Pasaba yo un dia de aquellos por allí, en el coche de D. Julio Gavito, padre, que era un Seat 1.400 de los primeros que salieron. Julio Gavito, padre, era un hombre muy culto (también lo es el hijo, pero de otra manera), que según él mismo decía “de Oviedo a Llanes conozco todos los montes, ríos, caminos, y hasta los praos”, lo que se acercaba mucho a la realidad.
Tenía siempre la amabilidad de recogerme en la carretera cuando me veía haciendo auto-stop , y además me invitaba a un café con madalenas en casa Manín, en Ribadesella, cuando la carretera pasaba casi por el centro de la villa. Algunas veces concertábamos el viaje por teléfono. Ambos pasábamos el verano en Llanes, pero trabajando -a días- en Oviedo. De ahí nuestros ocasionales viajes en común, y nuestra relativa amistad a pesar de la diferencia de edad.

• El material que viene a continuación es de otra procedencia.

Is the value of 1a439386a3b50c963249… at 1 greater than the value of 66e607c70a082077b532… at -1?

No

Pues bien, el primer día que vimos el cartel, me dijo Don Julio:
- Se han equivocado. No es Guadamía, sino Aguamía. Siempre se ha dicho Aguamía. Como hay tantos ríos en España que empiezan por Guada, de ahí debe venir el error...
Durante muchos años me he estado fijando en el nombre que se le da a este riachuelo. En la mayoría de mapas y planos, especialmente en los modernos, puede verse Guadamía, lo que, sobre ser un cierto error, puede inducir a más error, pues el prefijo “guada”, que significa río en árabe , podría hacer pensar en una influencia árabe en estos territorios, que obviamente no existió.
En algunas obras moderna y bien documentadas (como la Gran Enciclopedia Asturiana o Asturias Concejo a Concejo) se citan los dos nombres, y se refieren al pequeño río con ambos términos: Guadamía o Aguamía, que hacen así sinónimos. En cambio, en los libros antiguos que he podido consultar sólo he encontrado el que creo más auténtico, el de Aguamía.
El diccionario geográfico-estadístico-histórico de Madoz (1845-50) es aquí incuestionable : dedica ocho líneas exactísimas al topónimo Aguamía y no cita el de Guadamía.
A mí me parece que alguna eminencia gris de Obras Públicas de aquella época, seguramente desde Madrid, diría ¿Aguamía?...será Guadamía, como en otros sitios. Y reconfortado con el recuerdo del Guadiana, Guadalquivir, Guadalhorce, Guadalaviar, Guadalete y tantos otros, se quedó tranquilo. Pero no hay ríos cuyo nombre comience por Guada en el norte de España. Se comprende la metátesis, y la lengua está llena de casos similares, pero también se puede comprender un pequeño afán por poner las cosas en su sitio.